> _Records drawn from a dataset_

-- -- --

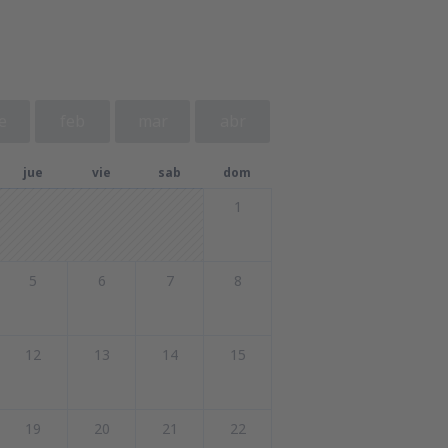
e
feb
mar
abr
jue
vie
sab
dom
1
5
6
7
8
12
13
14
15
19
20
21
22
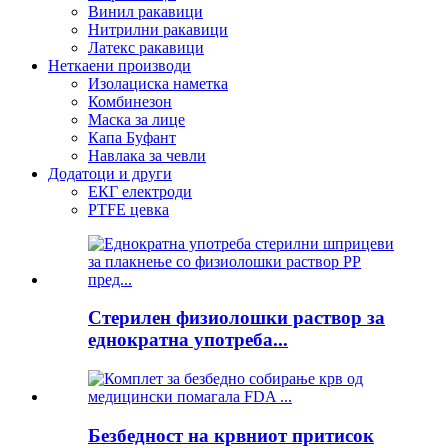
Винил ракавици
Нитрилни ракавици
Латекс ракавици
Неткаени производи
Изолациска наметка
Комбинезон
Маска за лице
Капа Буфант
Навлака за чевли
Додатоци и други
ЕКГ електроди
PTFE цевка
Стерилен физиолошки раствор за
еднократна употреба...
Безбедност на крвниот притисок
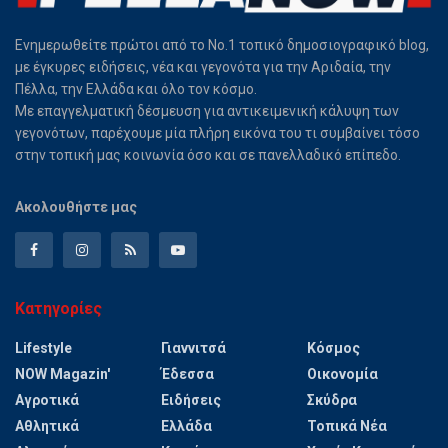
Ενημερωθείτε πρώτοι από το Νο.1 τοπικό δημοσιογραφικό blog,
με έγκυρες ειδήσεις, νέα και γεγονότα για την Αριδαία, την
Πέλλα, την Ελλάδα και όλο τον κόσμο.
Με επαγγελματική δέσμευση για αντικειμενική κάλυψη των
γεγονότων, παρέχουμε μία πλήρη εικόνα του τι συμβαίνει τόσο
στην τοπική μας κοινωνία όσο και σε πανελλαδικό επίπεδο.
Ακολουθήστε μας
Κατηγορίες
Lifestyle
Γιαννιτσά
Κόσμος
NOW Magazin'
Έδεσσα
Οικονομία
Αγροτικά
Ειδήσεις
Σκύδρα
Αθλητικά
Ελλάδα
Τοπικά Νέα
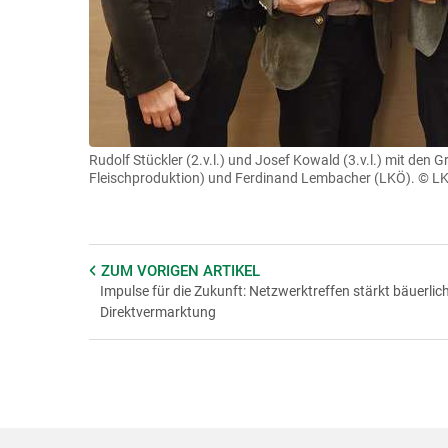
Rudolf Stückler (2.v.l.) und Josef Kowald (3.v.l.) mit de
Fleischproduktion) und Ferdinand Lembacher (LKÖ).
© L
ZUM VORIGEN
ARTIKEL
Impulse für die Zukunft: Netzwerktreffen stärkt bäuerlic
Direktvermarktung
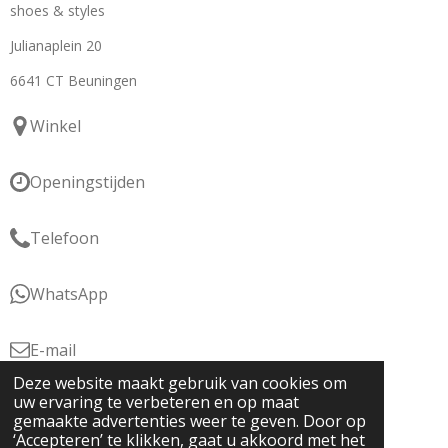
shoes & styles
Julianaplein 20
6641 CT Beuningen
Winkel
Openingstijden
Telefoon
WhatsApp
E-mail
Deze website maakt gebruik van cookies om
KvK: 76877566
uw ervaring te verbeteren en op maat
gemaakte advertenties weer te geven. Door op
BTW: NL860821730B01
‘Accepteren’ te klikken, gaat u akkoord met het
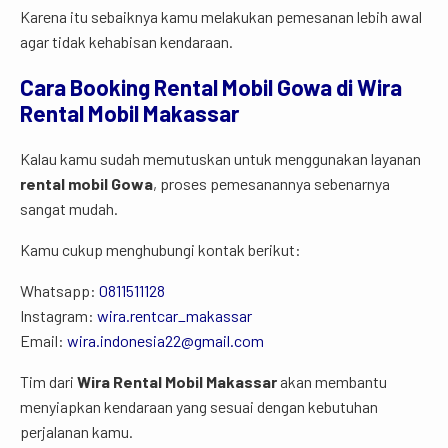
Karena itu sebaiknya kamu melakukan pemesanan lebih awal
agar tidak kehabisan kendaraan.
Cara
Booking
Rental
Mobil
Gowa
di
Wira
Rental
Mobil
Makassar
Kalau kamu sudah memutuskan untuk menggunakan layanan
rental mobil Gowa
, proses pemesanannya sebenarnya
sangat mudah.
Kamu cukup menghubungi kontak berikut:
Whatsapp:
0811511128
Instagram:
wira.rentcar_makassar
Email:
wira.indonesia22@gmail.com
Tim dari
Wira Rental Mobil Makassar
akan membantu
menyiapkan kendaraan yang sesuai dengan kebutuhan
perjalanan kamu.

-- -- --

Transcribe all the records above word for word, without their images.

e
feb
mar
abr
jue
vie
sab
dom
1
5
6
7
8
12
13
14
15
19
20
21
22
Винил ракавици
Нитрилни ракавици
Латекс ракавици
Неткаени производи
Изолациска наметка
Комбинезон
Маска за лице
Капа Буфант
Навлака за чевли
Додатоци и други
ЕКГ електроди
PTFE цевка
Стерилен физиолошки раствор за
еднократна употреба...
Безбедност на крвниот притисок
Ενημερωθείτε πρώτοι από το Νο.1 τοπικό δημοσιογραφικό blog,
με έγκυρες ειδήσεις, νέα και γεγονότα για την Αριδαία, την
Πέλλα, την Ελλάδα και όλο τον κόσμο.
Με επαγγελματική δέσμευση για αντικειμενική κάλυψη των
γεγονότων, παρέχουμε μία πλήρη εικόνα του τι συμβαίνει τόσο
στην τοπική μας κοινωνία όσο και σε πανελλαδικό επίπεδο.
Ακολουθήστε μας
Κατηγορίες
Lifestyle
Γιαννιτσά
Κόσμος
NOW Magazin'
Έδεσσα
Οικονομία
Αγροτικά
Ειδήσεις
Σκύδρα
Αθλητικά
Ελλάδα
Τοπικά Νέα
Rudolf Stückler (2.v.l.) und Josef Kowald (3.v.l.) mit de
Fleischproduktion) und Ferdinand Lembacher (LKÖ).
© L
ZUM VORIGEN
ARTIKEL
Impulse für die Zukunft: Netzwerktreffen stärkt bäuerlic
Direktvermarktung
shoes & styles
Julianaplein 20
6641 CT Beuningen
Winkel
Openingstijden
Telefoon
WhatsApp
E-mail
Deze website maakt gebruik van cookies om
KvK: 76877566
uw ervaring te verbeteren en op maat
gemaakte advertenties weer te geven. Door op
BTW: NL860821730B01
‘Accepteren’ te klikken, gaat u akkoord met het
Karena itu sebaiknya kamu melakukan pemesanan lebih awal
agar tidak kehabisan kendaraan.
Cara
Booking
Rental
Mobil
Gowa
di
Wira
Rental
Mobil
Makassar
Kalau kamu sudah memutuskan untuk menggunakan layanan
rental mobil Gowa
, proses pemesanannya sebenarnya
sangat mudah.
Kamu cukup menghubungi kontak berikut:
Whatsapp:
0811511128
Instagram:
wira.rentcar_makassar
Email:
wira.indonesia22@gmail.com
Tim dari
Wira Rental Mobil Makassar
akan membantu
menyiapkan kendaraan yang sesuai dengan kebutuhan
perjalanan kamu.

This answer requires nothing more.